В заключение Карамзин говорит о свойствах английского языка. Высказав свое мнение вообще, замечает: «Кажется, что у англичан рты связаны, или на отверстие их положена министерством большая пошлина: они чуть-чуть разводят зубы, свистят, намекают, а не говорят. Вообще английский язык груб, неприятен для слуха; но богат и обработан во всех родах для письма», и прочее… Сказав несколько слов о литературе англичан, Карамзин переходит к описанию их характера. Сыны Альбиона совсем перестали ему нравиться, когда он глубже изучил их нравственную сторону. Он замечает, между прочим, что в английской нравственной природе столько разнообразных характеров, характеров типических, что Филдингу не надобно было выдумывать героев для своих романов, а стоило только наблюдать и описывать. Этим и оканчиваются наблюдения Карамзина над англичанами. Проехав Германию, Швейцарию и Францию, и наскучив, как знакомствами с литераторами и учеными, так и пресытившись красотами природы, Карамзин искал нового предмета, который мог бы занять его внимание и этот предмет было общество. Замечания его об Англии, встречаемые нами в «Письмах русского путешественника», стоят гораздо выше по своему интересу, чем замечания о Германии и Франции.
Но по мере того, как Карамзин наслаждался лондонскою жизнью и анатомически изучал душевные свойства и особенности англичан, кошелек его истощался день от дня, становился легче и легче, и когда в нем остались только две гинеи, Карамзин отправился на биржу и поплыл в Россию на первом корабле, оставлявшем гавань Темзы. Нептунова стихия сначала мучила нашего путешественника; он сильно заболел, но вскоре поправился, и так полюбил море, что готов был плыть хоть на край света. Во время плавания Карамзин читал Оссиана24 и переводил его «Картона».
Наконец Карамзин прибыл в Кронштадт. Тут он всех останавливал, спрашивал единственно для того, чтобы говорить по-русски, чтобы слышать родную речь.
Замечательно, что все путешествие стоило Карамзину не более тысячи восьмисот рублей.
Карамзин явился в Петербург в модном фраке, с шиньоном и гребнем на голове, с лентами на башмаках. Дмитриев представил его Державину, и здесь Карамзин своими интересными рассказами о чужих краях обратил на себя внимание хозяина. «Это гений», – сказал с восторгом Карамзин, благодаря Дмитриева за то, что он его познакомил с певцом Фелицы25. Между тем посторонние лица, увидев здесь Карамзина, различным образом старались выказать неуважение к молодому франту, не ожидая от него ничего особенного.

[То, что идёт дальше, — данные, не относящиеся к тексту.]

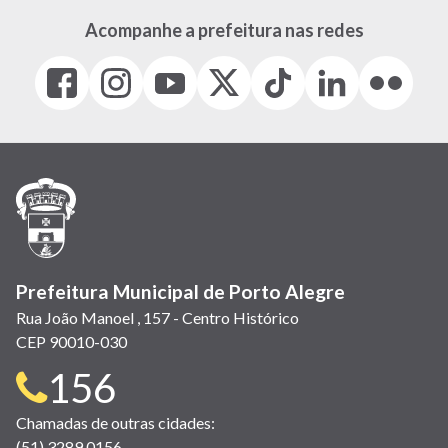
Acompanhe a prefeitura nas redes
Facebook
Instagram
Youtube
X
Tiktok
LinkedIn
Flickr
(link
(link
(link
(Antigo
(link
(link
(link
abre
abre
abre
Twitter)
abre
abre
abre
em
em
em
(link
em
em
em
nova
nova
nova
abre
nova
nova
nova
janela)
janela)
janela)
em
janela)
janela)
janela)
nova
janela)
Prefeitura Municipal de Porto Alegre
Rua João Manoel , 157 - Centro Histórico
CEP 90010-030
Telefone
156
para
Chamadas de outras cidades:
(51) 3289 0156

Он оканчивает свои «Путевые записки» следующими словами: «Перечитываю теперь некоторые из своих писем: вот зеркало души моей в течение восемнадцати месяцев! Оно через двадцать лет (если столько проживу на свете) будет для меня еще приятнее – пусть для меня одного! Загляну и увижу, каков я был, как думал и мечтал; а что человеку (между нами будь сказано) занимательнее самого себя?.. Почему знать? может быть, и другие найдут нечто приятное в моих эскизах; может быть, и другие… но это их, а не мое дело».
Глава IV
Влияние путешествий по чужим краям на Карамзина. – Выбор занятий – литература. – Издание «Московского журнала». – Очерк русской журналистики до 1792 года. – Значение «Московского журнала» для нашего тогдашнего общества. – План и средства издания. – Сотрудники нового журнала. – Стихотворения, помещаемые в «Московском журнале». – «Письма русского путешественника» и влияние их на наше общество. – Преобразования, сделанные Карамзиным в русском языке. – «Бедная Лиза». – Откуда заимствован сюжет «Бедной Лизы». – Разбор повести «Прекрасная царевна и счастливый карла». – «Наталия, боярская дочь». – Перевод повестей Карамзина на иностранные языки. – О переводах его для «Московского журнала»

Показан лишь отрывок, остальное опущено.